Carbonite CEO Ali Steps Down To Join IDG
After four-and-a-half years at the helm of cloud data protection vendor Carbonite, Mohamad Ali is moving on to a new role.
Mohamad Ali has stepped down as president and CEO and as a member of the board of directors of cloud data protection vendor Carbonite, the company said late Thursday.
Carbonite Chairman Steve Munford has been named interim CEO and executive chairman.
Ali, who spent over four-and-a-half years as head of Boston-based Carbonite, left to join the International Data Group, or IDG, the Framingham, Mass.-based IT industry analyst firm, as CEO.
[Related: Carbonite After Mohamad Ali: Firm Searches For New CEO While Absorbing Webroot]
Munford has served as Carbonite's chairman of the board for over five-and-a-half years. He also serves on the board of directors at several other IT companies, and is also chairman of Stockholm, Sweden-based Apica Systems. Munford also served as interim CEO at Vancouver, B.C.-based Absolute Software in 2018, and prior to that spent nine years at Oxford, U.K.-based Sophos, including nearly seven years as CEO .

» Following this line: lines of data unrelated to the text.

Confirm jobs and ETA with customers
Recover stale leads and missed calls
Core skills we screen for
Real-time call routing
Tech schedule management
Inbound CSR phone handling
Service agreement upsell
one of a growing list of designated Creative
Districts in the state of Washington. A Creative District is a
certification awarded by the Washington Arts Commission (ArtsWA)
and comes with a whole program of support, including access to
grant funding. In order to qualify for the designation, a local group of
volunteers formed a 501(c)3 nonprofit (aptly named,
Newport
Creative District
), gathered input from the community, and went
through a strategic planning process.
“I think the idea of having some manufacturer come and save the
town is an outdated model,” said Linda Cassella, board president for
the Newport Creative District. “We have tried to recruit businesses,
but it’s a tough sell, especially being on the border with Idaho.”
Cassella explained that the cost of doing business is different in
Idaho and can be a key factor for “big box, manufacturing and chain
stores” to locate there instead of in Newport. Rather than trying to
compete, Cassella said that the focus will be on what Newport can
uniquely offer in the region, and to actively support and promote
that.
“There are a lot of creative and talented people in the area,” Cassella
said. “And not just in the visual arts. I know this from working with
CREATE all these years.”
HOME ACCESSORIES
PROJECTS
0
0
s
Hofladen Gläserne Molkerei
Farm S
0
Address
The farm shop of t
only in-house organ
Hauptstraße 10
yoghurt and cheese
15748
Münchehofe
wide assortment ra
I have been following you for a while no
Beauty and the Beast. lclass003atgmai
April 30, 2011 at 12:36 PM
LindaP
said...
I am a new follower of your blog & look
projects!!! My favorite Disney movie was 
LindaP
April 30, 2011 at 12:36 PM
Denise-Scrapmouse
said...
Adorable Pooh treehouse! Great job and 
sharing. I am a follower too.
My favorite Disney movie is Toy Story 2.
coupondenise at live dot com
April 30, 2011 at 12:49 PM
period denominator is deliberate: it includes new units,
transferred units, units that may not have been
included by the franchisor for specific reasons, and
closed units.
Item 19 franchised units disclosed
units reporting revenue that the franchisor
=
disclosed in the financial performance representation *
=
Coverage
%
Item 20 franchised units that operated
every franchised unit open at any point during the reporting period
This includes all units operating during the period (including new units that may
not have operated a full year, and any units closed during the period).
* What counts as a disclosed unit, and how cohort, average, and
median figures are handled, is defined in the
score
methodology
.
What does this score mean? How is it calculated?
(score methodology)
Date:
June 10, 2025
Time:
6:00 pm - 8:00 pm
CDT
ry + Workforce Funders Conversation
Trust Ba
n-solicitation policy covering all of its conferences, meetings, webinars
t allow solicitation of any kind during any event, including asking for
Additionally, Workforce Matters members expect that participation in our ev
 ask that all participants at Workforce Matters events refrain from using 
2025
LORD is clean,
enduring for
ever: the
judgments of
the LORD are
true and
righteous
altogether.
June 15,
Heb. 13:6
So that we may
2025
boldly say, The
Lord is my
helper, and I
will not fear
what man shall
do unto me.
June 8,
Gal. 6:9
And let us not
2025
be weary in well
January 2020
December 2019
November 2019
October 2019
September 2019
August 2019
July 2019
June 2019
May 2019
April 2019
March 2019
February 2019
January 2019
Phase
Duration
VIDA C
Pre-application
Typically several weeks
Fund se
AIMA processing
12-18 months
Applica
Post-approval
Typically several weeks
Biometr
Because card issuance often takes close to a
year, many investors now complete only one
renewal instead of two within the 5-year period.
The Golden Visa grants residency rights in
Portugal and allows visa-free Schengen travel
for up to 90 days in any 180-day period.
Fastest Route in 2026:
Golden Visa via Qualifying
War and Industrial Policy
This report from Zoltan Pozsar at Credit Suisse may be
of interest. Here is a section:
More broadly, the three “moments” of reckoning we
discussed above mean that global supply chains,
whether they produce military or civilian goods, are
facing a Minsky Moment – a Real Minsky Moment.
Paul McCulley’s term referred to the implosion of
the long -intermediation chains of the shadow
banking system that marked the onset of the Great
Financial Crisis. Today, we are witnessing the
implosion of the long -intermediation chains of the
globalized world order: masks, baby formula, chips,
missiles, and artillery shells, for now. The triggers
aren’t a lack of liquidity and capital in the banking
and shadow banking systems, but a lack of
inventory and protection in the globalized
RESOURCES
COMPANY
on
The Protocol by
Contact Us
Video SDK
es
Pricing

Ali (pictured) joined Carbonite in late 2014 at a time when the company had just rejected an offer by Los Angeles-based cloud services firm J2 Global to purchase the company for about $404 million. The company currently as a market capitalization of over $823 million.
When Ali joined Carbonite, he succeeded Carbonite Co-Founder and CEO David Friend who went on to found cross-town rival data protection technology developer Wasabi.
In addition to organically growing Carbonite's cloud storage business, Ali also led the company in a number of acquisitions. The biggest was the $618.5-million acquisition of cloud-based cybersecurity technology developer Webroot early this year. He also oversaw last year's $146-million acquisition of rival cloud storage provider Mozy from Dell Technologies.